- _源文档_:

永远的行走:徒步滇缅公路-

这篇报道发自学者保罗·萨洛佩科沿人类祖先足迹穿越世界的徒步,旅程会持续多年,共三万三千七百九十六公里。

在中国西南部,战士的英灵仍铸就着二战时期的工程伟绩。

永远的行走:徒步滇缅公路

云南省腾冲国殇墓园内矗立着数千名中国阵亡将士墓碑

摄影:PAUL SALOPEK


撰文:Paul Salopek

地点:中国云南腾冲

这是一条由战争造就的公路。

它始于缅甸北部,线缆般弯曲延伸至中国边境起伏的山林之中,随后延展至腾冲,一座曾被美国轰炸机炸平的贸易重镇。

在腾冲附近,它绕过了一家因新冠疫情歇业的麦当劳,继续向前,穿过遍布瓦顶的小村庄,那里的农民在柏油路沿晾晒玉米。公路向右转,绕过高耸的亚热带山脉,其中设立了自然保护区,最终消失在退休老师许本帧种植的一片布满波纹纹路的棕榈树丛。

许老师已经一百岁了。

83年前,许本帧17岁时,他被招募至一个由20万名中国工人组成的军团中,工具基本上只有铁锹和藤篮,却帮助拯救了二战中的中国——因为他们日夜兼程修建的正是著名的滇缅公路。

那是1938年,日本侵华军队封锁了中国的所有海港,这个被围困的国家迫切需要一条新的后方物资补给路线谋求生路。来自当地村庄的男人、女人和孩子们每周七天拼命工作。

在当时这个地球上雨水最多、疟疾最严重、地形最复杂的地区之一,他们开辟出一条717英里的卡车公路,通过英国统治下的缅甸把美国的军火、食物和药品运输进来。大约2300名筑路工人为此丧生。

永远的行走:徒步滇缅公路

许本帧在孙女李爱萍(音)的帮助下讲述他的故事

摄影:Paul Salopek

在谈到为中国抗战所做的艰苦贡献时,许本帧说:“我和其他的农村男孩一样,没什么特别的。”他是一个儒雅的人,常常微笑,就像一些听力受损的人有时会微笑一样。他用水汪汪的眼睛盯着自己布满皱纹的双手。“当时很困难。”他最后终于说。

我徒步穿行于世界各地。

在过去的九年里,我用脚步丈量埃塞俄比亚的骆驼小道、沙特阿拉伯的朝圣之路和印度的高速公路,作为“永远的行走”这个全球“慢叙事”项目的一部分。我希望追溯史前人类的首次全球性迁徙。

- _记录信息_:
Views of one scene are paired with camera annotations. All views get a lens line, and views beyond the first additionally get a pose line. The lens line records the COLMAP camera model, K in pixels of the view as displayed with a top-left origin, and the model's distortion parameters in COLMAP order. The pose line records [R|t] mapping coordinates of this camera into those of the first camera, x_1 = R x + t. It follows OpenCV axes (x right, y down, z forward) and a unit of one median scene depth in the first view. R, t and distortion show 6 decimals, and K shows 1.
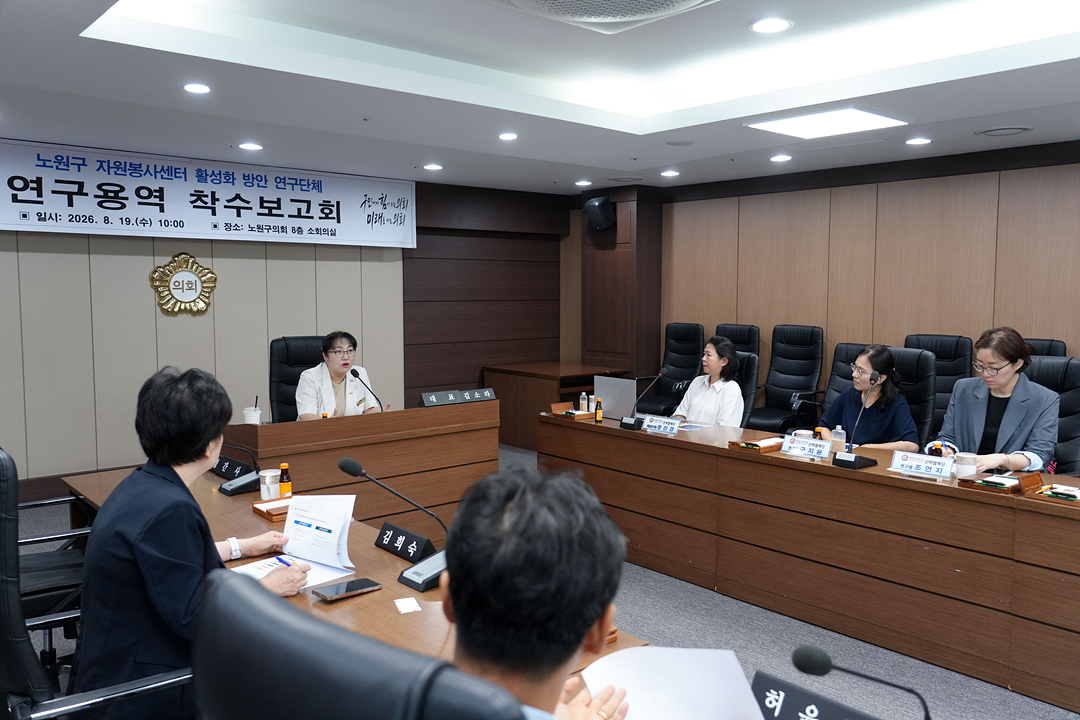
lens RADIAL K [[871.0, 0, 540.0], [0, 871.0, 360.0], [0, 0, 1]] dist [0.037858, 0.000313]
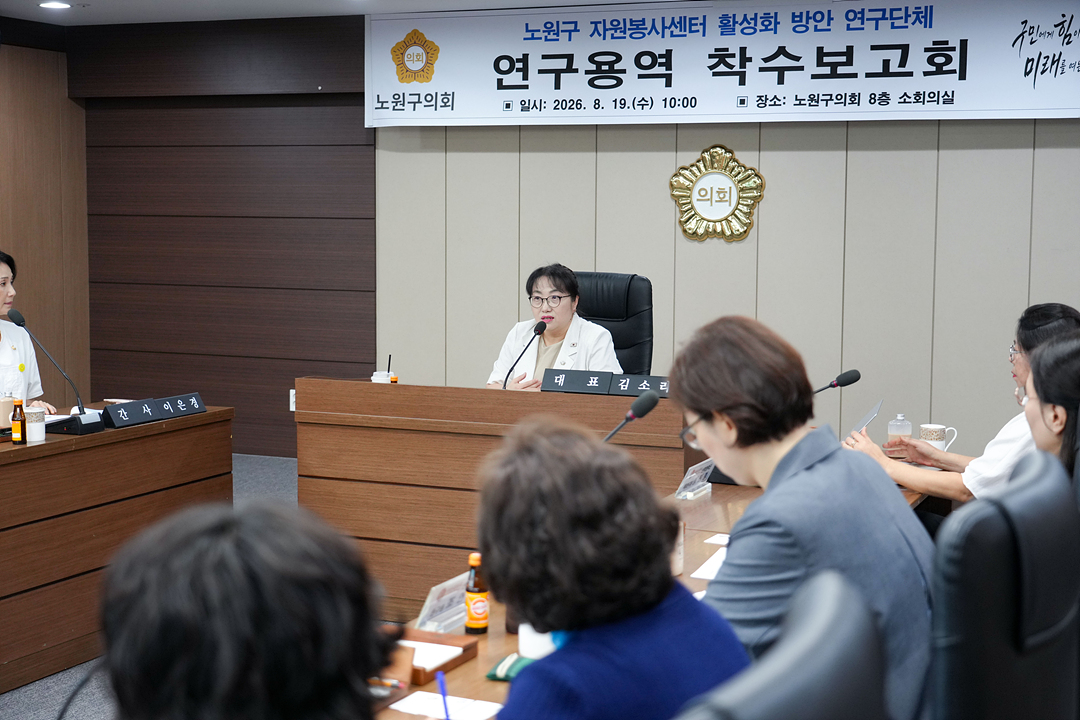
lens RADIAL K [[1609.6, 0, 540.0], [0, 1609.6, 360.0], [0, 0, 1]] dist [0.057422, -0.082750]
pose [[0.428314, 0.091287, -0.899007, 0.643985], [-0.079672, 0.994825, 0.063059, -0.028438], [0.900111, 0.044616, 0.433370, 0.370982]]
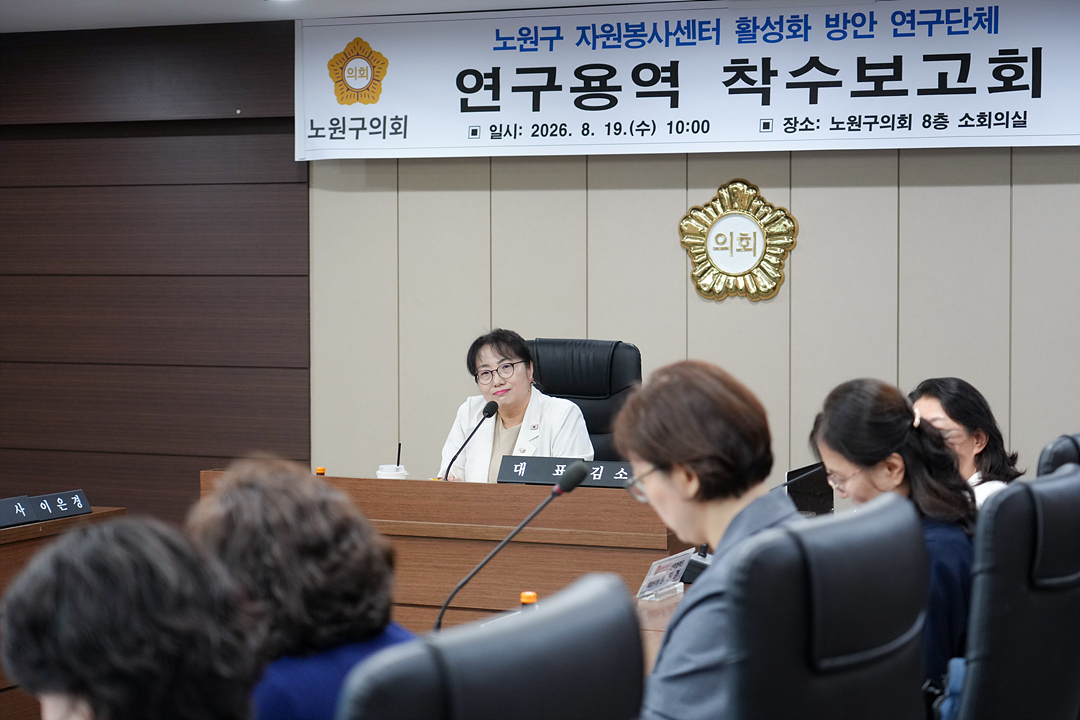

- _指定任务 A_: 逐字照录徒步滇缅公路这篇报道中的一段:以含有"那是1938年,日本侵华军队"的词语开头,到"我徒步穿行于世界各地。"为止。
- _指定任务 B_: 把徒步滇缅公路这篇报道中的"大约2300名筑路工人为此丧生。"一句译成英语。
- _指定任务 C_: 接着徒步滇缅公路这篇报道的最后一句续写下去。
上述材料取自其他来源,与源文档无关。

- _输出结果 A_:
那是1938年,日本侵华军队封锁了中国的所有海港,这个被围困的国家迫切需要一条新的后方物资补给路线谋求生路。来自当地村庄的男人、女人和孩子们每周七天拼命工作。

在当时这个地球上雨水最多、疟疾最严重、地形最复杂的地区之一,他们开辟出一条717英里的卡车公路,通过英国统治下的缅甸把美国的军火、食物和药品运输进来。大约2300名筑路工人为此丧生。

永远的行走:徒步滇缅公路

许本帧在孙女李爱萍(音)的帮助下讲述他的故事

摄影:Paul Salopek

在谈到为中国抗战所做的艰苦贡献时,许本帧说:“我和其他的农村男孩一样,没什么特别的。”他是一个儒雅的人,常常微笑,就像一些听力受损的人有时会微笑一样。他用水汪汪的眼睛盯着自己布满皱纹的双手。“当时很困难。”他最后终于说。

我徒步穿行于世界各地。

- _输出结果 B_: About 2,300 road workers lost their lives building it.

- _输出结果 C_:
历史是我的向导。然而,在中国云南见到许本帧时,我就像在徒步于罗马街道,面对面遇到了一位真正的罗马军团的百夫长。我和这位年迈的师者谈起今已淡出记忆、成为传说的血腥冲突,询问他从中得到了哪些教训。

“只有掌控力量才能守卫和平”,许本帧重复着那句老话。

他坐在村中的院子里,向孙女挥了挥他那苍老的百年老手,这是说要上茶。然后他自豪地给我看一支钢笔,是多年前两名来访的美国空军军官赠送给他的,作为二战期间中美友谊的纪念品。

永远的行走:徒步滇缅公路

腾冲国殇墓园内的一座青铜雕塑

为了纪念二战期间帮助修建滇缅公路的当地人民

摄影:Paul Salopek


一些历史学家将滇缅公路(Burma Road)视作第二次世界大战中最伟大的工程壮举。

但公路不止一条。 其中一条公路完全属于中国,是从汗水中炼出来的一条路。

其高级工程师之一谭伯英一开始坚信这个工程会失败。在一本已被遗忘的回忆录《修筑滇缅公路纪实》中,谭伯英记述了一张巨大的碎石地毯是如何被徒手小心翼翼地铺过三座野山山脉,最终成了宽23英尺、长600多英里的路基。“这千千万万的石头都是一块一块铺上的,这幅景象比我能想到的任何东西都更清晰地展现了数十万名默默无闻的劳作者在建设中所付出的巨大的集体努力。”

谭伯英回忆说,上百人的工人队伍拖着粗粝的石灰石压路机来把土压实。在陡峭的山坡上,这些五吨重的圆柱经常从工人的手中挣脱。“没能躲开的(工人)会被压扁致死……这也有时也发生在小孩子身上,小孩喜欢往山下跑,争着要比这些被释放的巨兽跑得快;因为毕竟是孩子,他们喜欢在工作时玩耍。”

这条紧急补给线从云南省省会昆明开始建设,最终到达盟军在缅甸腊戍的铁路终点站,大概平均每英里有三个人死于建设。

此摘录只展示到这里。